Primeiramente, é necessário entender as maneiras distintas de lidar com a diferença, para pensar a partir disso as maiores complicações do tema, dentro da possibilidade de ignorar ou reconhecer as diferenças. O jurista Luigi Ferrajoli explica sua teoria de 4 modelos de tratamento da igualdade, como há nos Direitos Fundamentais, sendo um modelo que configura como direitos de todos, ignorando, portanto, as diferenças. Este autor explica, por fim, um modelo que reconhece e valoriza as especificidades e é nesse ponto que se encontra uma base para uma nova maneira de lidar com os direitos para diferentes sujeitos, com garantias que considerem as desigualdades podendo ser úteis. Dessa maneira, um grande questionamento é levantado sobre se tratar das diferenças, entre o reconhecimento ou não reconhecimento delas.
Além disso, ao continuar explorando as maneiras de lidar com as diferenças percebe-se uma hierarquização das características dos sujeitos. É possível compreender que entre os diferentes indivíduos é colocado um adjetivo próprio, concepções que os separam, em meio aos adjetivos que alguns são considerados superiores a outros; essas características aprofundam as desigualdades. Essa ideia pode ser demonstrada pelo Recurso Extraordinário 494.601, com a discussão sobre liberdade religiosa e crueldade no sacrifício de animais, que girou em torno de leis estaduais, como no Rio Grande do Sul, que proibiam o sacrifício ritualístico, nos votos foi ressaltado como essas leis afetaram principalmente as religiões de matriz africana, enquanto outras religiões já tinham seus ritos próprios e não eram julgadas por isso. Houve, nesse momento, uma necessidade de proteger principalmente essas religiões reduzidas hierarquicamente e através do reconhecimento dessas a proteção do direito de liberdade de crença foi ampliada.
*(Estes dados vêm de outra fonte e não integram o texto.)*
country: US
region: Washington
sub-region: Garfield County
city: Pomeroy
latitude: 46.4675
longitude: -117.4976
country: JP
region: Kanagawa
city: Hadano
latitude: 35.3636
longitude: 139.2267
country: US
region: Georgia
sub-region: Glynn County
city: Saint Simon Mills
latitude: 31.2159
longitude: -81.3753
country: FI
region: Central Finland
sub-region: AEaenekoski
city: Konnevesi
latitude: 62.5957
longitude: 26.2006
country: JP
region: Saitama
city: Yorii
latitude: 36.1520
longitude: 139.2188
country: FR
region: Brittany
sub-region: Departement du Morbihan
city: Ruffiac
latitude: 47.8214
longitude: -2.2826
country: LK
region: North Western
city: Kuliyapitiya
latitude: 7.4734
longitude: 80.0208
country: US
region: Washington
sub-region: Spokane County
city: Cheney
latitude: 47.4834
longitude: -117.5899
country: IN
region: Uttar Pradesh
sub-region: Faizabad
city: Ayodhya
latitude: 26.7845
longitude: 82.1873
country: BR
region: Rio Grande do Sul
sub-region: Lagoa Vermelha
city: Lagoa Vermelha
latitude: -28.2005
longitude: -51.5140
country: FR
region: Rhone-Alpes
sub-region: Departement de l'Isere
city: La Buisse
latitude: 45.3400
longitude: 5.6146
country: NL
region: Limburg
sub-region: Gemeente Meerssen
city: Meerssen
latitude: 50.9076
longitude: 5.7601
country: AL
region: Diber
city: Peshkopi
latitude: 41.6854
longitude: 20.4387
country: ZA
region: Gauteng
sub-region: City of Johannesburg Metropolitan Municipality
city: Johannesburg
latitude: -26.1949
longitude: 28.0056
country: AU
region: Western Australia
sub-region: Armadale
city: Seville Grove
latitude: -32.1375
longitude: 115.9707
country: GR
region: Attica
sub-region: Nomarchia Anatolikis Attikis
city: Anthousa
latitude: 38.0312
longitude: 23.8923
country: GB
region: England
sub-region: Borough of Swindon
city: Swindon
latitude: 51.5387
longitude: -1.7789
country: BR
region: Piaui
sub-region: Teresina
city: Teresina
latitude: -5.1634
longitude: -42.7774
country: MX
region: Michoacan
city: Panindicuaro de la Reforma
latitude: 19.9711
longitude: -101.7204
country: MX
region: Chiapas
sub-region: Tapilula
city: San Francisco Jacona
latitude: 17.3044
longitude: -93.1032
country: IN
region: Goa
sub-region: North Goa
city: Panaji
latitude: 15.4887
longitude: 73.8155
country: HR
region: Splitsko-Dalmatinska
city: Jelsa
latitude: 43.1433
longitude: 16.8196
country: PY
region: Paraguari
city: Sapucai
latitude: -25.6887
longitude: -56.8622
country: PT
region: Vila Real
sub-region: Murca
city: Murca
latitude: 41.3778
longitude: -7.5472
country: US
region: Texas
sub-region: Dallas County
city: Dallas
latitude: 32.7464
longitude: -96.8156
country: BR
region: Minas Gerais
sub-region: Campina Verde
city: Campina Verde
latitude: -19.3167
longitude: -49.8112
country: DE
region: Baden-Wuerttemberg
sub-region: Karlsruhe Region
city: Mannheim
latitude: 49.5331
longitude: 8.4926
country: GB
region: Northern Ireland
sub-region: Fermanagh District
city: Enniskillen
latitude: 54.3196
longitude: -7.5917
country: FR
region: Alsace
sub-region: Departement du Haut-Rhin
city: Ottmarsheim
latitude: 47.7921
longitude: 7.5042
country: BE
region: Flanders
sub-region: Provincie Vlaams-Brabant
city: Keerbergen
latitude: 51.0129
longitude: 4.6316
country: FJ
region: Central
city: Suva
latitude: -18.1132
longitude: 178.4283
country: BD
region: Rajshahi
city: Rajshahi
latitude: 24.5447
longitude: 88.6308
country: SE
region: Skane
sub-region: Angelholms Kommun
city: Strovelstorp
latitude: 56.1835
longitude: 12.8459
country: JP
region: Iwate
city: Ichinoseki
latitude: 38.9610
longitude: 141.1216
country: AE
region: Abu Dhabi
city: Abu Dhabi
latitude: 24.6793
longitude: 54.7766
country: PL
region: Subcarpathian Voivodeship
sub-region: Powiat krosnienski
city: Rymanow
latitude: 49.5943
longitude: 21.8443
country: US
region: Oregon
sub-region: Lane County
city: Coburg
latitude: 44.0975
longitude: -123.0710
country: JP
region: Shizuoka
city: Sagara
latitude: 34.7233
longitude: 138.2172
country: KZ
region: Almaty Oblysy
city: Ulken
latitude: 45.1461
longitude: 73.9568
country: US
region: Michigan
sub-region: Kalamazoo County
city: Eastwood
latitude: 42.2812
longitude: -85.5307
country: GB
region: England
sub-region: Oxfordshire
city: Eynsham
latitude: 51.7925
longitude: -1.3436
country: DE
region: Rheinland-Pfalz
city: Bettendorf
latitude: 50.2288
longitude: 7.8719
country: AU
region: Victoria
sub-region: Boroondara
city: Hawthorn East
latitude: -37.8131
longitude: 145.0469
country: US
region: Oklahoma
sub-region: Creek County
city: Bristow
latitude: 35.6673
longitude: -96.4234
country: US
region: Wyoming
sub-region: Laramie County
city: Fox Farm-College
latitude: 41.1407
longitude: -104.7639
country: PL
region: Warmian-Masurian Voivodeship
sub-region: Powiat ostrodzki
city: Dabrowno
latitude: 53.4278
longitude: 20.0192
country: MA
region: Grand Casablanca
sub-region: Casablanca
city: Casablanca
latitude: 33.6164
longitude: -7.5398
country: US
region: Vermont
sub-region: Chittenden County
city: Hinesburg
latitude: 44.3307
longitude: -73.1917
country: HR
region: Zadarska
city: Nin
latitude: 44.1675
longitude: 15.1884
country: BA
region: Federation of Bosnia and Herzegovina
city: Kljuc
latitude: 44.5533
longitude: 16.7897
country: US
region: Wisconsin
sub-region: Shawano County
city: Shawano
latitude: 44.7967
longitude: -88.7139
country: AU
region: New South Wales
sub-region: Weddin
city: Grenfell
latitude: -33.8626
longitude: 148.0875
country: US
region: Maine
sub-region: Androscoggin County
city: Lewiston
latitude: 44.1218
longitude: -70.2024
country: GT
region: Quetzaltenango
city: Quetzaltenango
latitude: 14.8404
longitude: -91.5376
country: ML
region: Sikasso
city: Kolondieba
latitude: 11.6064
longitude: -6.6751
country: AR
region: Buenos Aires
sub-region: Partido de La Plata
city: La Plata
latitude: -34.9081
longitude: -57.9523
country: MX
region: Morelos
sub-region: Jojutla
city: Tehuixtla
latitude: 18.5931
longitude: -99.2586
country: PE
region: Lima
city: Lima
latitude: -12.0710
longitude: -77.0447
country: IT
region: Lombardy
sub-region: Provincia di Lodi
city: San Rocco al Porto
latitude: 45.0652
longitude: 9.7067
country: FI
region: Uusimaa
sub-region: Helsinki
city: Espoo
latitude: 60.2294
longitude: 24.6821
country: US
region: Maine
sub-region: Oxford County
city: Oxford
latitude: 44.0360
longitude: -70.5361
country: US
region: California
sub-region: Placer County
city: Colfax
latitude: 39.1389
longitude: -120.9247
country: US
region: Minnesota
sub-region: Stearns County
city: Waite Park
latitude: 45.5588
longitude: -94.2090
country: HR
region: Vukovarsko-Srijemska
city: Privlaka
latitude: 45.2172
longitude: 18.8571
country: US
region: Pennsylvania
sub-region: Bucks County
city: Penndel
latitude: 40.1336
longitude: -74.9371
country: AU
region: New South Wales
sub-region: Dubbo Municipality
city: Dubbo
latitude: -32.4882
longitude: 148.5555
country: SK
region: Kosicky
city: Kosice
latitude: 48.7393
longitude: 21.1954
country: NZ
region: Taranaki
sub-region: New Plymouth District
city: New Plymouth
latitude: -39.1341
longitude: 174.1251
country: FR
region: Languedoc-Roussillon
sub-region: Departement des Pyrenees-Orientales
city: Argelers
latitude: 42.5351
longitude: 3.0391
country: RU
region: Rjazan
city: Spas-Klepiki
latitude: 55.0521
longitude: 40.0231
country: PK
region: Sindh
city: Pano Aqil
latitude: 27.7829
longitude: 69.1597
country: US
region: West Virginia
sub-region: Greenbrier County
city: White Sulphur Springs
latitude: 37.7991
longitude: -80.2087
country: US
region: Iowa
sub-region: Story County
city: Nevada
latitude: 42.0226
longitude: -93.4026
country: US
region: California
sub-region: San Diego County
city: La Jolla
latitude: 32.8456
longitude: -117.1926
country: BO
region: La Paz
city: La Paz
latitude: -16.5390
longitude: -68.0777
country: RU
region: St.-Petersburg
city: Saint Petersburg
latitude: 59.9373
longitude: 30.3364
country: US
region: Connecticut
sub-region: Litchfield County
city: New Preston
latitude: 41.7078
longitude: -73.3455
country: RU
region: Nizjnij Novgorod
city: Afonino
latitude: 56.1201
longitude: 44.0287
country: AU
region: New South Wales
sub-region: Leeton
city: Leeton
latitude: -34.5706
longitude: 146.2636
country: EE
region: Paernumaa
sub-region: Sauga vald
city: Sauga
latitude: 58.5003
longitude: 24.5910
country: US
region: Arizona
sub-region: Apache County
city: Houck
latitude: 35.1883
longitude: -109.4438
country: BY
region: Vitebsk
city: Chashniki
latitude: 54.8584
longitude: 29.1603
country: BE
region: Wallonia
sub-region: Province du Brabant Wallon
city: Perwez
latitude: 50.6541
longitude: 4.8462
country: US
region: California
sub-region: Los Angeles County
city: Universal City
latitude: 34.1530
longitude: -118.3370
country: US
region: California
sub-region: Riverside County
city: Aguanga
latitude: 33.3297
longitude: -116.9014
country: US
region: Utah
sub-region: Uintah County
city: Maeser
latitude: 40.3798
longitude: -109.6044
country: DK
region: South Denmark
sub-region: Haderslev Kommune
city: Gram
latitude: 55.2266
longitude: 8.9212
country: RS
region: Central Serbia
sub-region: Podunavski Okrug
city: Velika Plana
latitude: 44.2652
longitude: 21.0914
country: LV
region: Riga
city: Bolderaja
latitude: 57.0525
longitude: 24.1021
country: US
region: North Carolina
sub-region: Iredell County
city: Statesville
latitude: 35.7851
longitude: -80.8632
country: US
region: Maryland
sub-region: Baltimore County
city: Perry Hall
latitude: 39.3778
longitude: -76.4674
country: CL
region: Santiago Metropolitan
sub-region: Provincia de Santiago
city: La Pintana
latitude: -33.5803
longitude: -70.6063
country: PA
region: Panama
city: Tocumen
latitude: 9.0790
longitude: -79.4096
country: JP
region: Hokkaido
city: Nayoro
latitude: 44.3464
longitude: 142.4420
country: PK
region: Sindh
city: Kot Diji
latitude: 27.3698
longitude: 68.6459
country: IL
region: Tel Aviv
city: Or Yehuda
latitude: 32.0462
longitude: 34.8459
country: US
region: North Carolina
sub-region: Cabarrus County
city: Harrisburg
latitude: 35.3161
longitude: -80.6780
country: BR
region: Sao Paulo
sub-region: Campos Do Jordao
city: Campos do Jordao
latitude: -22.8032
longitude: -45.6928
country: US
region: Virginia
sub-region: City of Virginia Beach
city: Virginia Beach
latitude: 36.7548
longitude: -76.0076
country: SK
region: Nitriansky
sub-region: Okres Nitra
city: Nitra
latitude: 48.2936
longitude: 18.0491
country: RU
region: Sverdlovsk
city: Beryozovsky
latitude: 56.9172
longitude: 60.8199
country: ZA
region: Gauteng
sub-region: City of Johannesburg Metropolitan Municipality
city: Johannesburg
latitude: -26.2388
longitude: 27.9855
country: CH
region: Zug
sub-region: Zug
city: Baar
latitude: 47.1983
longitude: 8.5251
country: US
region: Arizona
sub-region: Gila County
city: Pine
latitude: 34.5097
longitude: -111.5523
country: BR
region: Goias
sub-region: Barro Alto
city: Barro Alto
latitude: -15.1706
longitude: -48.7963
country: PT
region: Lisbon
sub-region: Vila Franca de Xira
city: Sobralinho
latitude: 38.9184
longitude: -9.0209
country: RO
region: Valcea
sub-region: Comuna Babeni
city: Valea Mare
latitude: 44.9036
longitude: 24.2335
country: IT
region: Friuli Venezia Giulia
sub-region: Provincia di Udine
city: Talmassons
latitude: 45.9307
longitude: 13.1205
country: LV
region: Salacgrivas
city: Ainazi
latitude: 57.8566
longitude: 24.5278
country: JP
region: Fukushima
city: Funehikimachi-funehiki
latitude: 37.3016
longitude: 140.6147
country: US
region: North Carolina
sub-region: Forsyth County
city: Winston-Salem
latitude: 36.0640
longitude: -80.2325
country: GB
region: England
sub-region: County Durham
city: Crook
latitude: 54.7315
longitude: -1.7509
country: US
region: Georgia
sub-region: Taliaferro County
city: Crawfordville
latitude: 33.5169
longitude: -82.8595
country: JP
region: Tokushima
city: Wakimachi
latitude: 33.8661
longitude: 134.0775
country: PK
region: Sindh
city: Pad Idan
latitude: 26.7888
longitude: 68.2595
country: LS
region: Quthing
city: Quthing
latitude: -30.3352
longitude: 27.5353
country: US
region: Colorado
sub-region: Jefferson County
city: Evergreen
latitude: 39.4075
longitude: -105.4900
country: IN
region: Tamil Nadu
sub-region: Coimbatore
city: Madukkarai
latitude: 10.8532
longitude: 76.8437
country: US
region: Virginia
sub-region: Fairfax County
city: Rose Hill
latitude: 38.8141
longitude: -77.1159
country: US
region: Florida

A maneira de lidar que se baseia na desconsideração das diferenças também ocasiona a invisibilização de determinados sofrimentos e afetam suas relações. A partir do momento que não é considerado que determinadas diferenças, como raça, gênero e classe, afetam a visibilidade dos discursos e das denúncias, muitos sofrimentos são reconhecidos em segundo plano. Isso ocorreu no caso de Linda López Soto e outros vs. Venezuela na Corte IDH, em que, apesar de todas as denúncias do agressor, nesse caso de sequestro, o discurso foi desconsiderado, dizendo que a violência sofrida era apenas um caso de “briga de casal”. Esse caso revela um recorte em que a mulher violentada foi extremamente desconsiderada em sua queixa e sua condição enquanto mulher invisibilizou seu sofrimento.
Portanto, essas três questões: as maneiras distintas de lidar com a diferença, a hierarquização das características dos sujeitos e a invisibilização dos sofrimentos, todas vindas do primeiro argumento, revelam que algumas maneiras de lidar com as divergências por vezes não conseguem alcançar a igualdade, em concordância com o argumento central do texto. Dessa maneira, é possível concluir que ignorar as diferenças sem tratá-las na medida da desigualdade que pesa na realidade é uma opção pouco viável para alcançar a igualdade.